Threshold values for delimiting a bacterial taxon were taken from Yarza et al. 2014. Nat Rev Microbiol 12:635-645. For 18S, the species threshold was set to 99.0 %, but other taxon thresholds were kept the same as for bacteria, this still has to be fine-tuned, use it with caution.
22,267 16S V4 sequences (mean length 228.7 bases, 5.18 million bases) in 4 files were classified in a 64 core 128 GB RAM Dell PowerEdge R810 server with a SSD with the following results:
Database | DB size (MB) | Time (min) fasta db | Time (min) udb db |
---|---|---|---|
EzBioCloud_v1.5 | 96.6 | 0:22 | 0:07 |
SILVA_v128 | 303.4 | 1:11 | 0:11 |
RDP_v11.5 | 3,200.0 | 12:11 | 2:29 |
RDP_v11.5 V3-V4 | 1,066.5 | 3:16 | 0:34 |
Time depends on many factors, most notably:
- Size of the database.
- Number of CPUs, since each sample (fasta file) will be run in one CPU.
- Sequences per sample.
- Mean size of the sequences.
- Not so the number of samples, as samples are processed simultanously; the number of cores of the server is the limiting factor here.
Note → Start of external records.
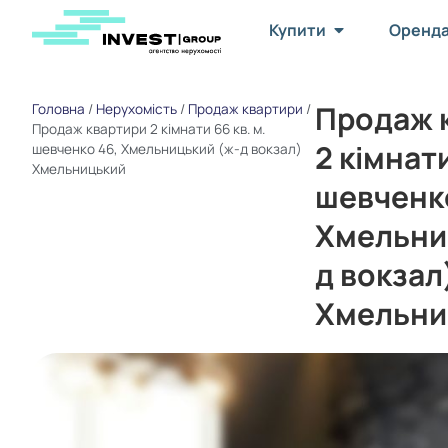
Купити
Оренд
Продаж 
Головна
/
Нерухомість
/
Продаж квартири
/
Продаж квартири 2 кімнати 66 кв. м.
2 кімнати
шевченко 46, Хмельницький (ж-д вокзал)
Хмельницький
шевченко
Хмельни
д вокзал
Хмельни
- A big constrain might be the RAM memory available since it will upload to the memory the database, once per sample. So, if you process 10 samples with the 1 GB RDP_V3-V4 databse, you´ll need about 10 GB of RAM. This limitation is reduced if you use the udb formatted databases.
This work was partially supported by the CONACYT project CB-2014-01 238458 and by CIAD, A.C.